NS6 Initial Sample Processing
@Shannon Harris @Muhammad Saqib
Vortex and quick spin 96 tubes and load into a 96-position tube rack following order on the “Input” sheet
Label Tube Rack 6Initials# (First Plate from Abby Hoffman: 6AH1) and add this name to the first column of the “Working” sheet of the same document and the aliquot plate
Use the 50 ml Integra expandable spacing pipette to transfer 30 ul from each tube into a transparent pcr plate. Label this plate the same as the tube rack.
If it is only a few shy of a full plate, add 30 ul TE or Zymo Mock Community to fill out the last column and treat as samples. (ie. Abby’s second plate). Fill in info in Input sheet.
Vortex and spin control oligo pool (16S and ITS coligo 0.01 pg/ul each AND 16S SG_GR and ITS SG_GR 0.03 pg/ul each. This should be in the left hand refrigerator. Send me a picture of the label to be certain. It should be the only plate in their marked 0.01 pg/ul coligo and 0.03 pg/ul synthgene.
Add 6 ul control oligo plate to the sample aliquot plate in a well to well fashion (A1 to A1, B1 to B1, . . .) This can be done using an 8 channel or the 96 channel. If you use the 8 channel, you can reuse the dome caps on the control plate as long as you avoid contamination. Return control plate. Label side opposite numbers of aliquot plate with an asterisk.

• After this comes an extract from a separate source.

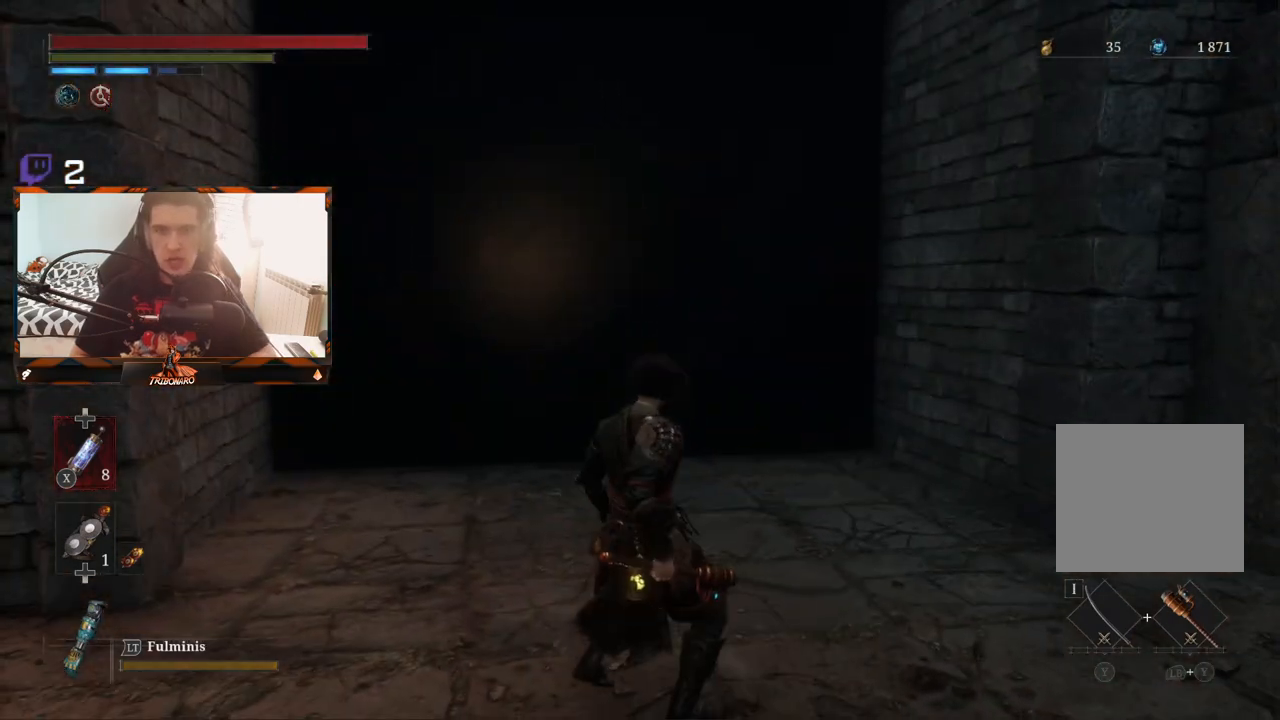
{"buttons": [], "left_stick": "center", "right_stick": "center", "events": [[367, "right_stick", "left"], [500, "right_stick", "center"]]}
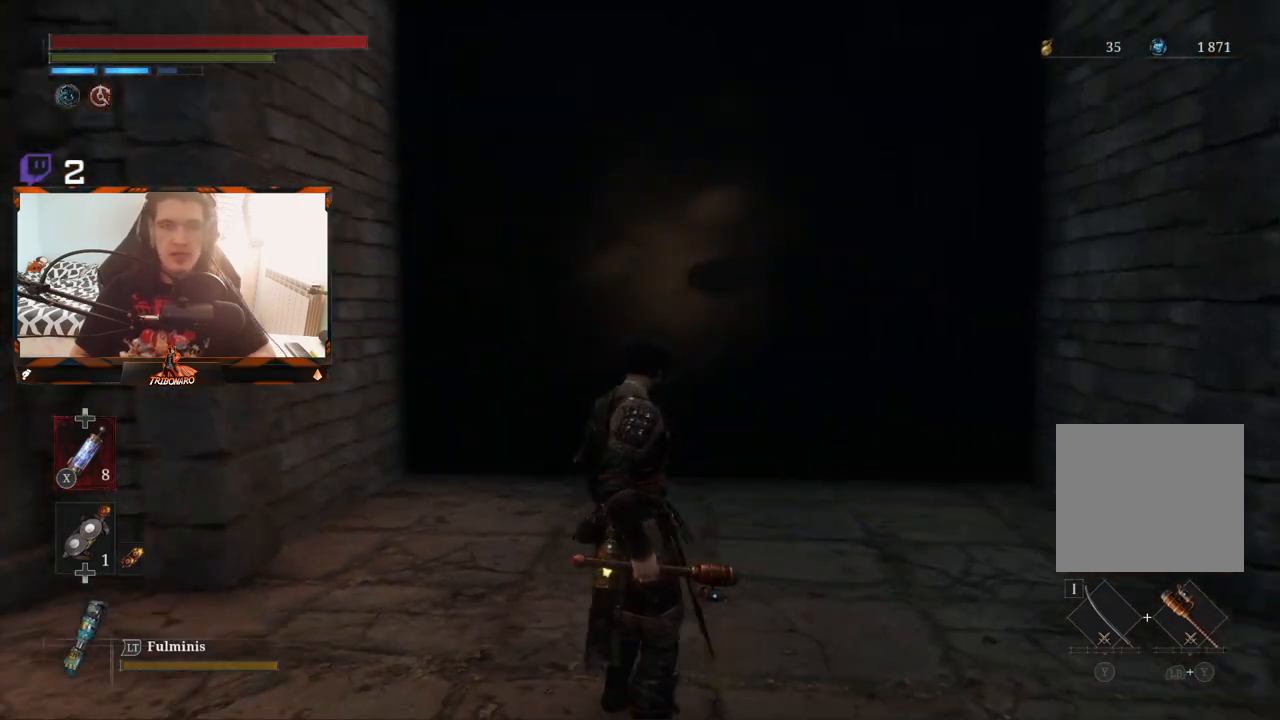
{"buttons": [], "left_stick": "up", "right_stick": "center", "events": [[50, "left_stick", "up"]]}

Seal, vortex, and spin aliquot plate.
Check concentration on Synergy HTX and save file on petalibrary as plate name. Make a new folder under DNA Quantification labeled “NovaSeq6”. Add a circle around the asterisk when concentrations have been measured. This plate can go on the top shelf of the left hand refrigerator well sealed.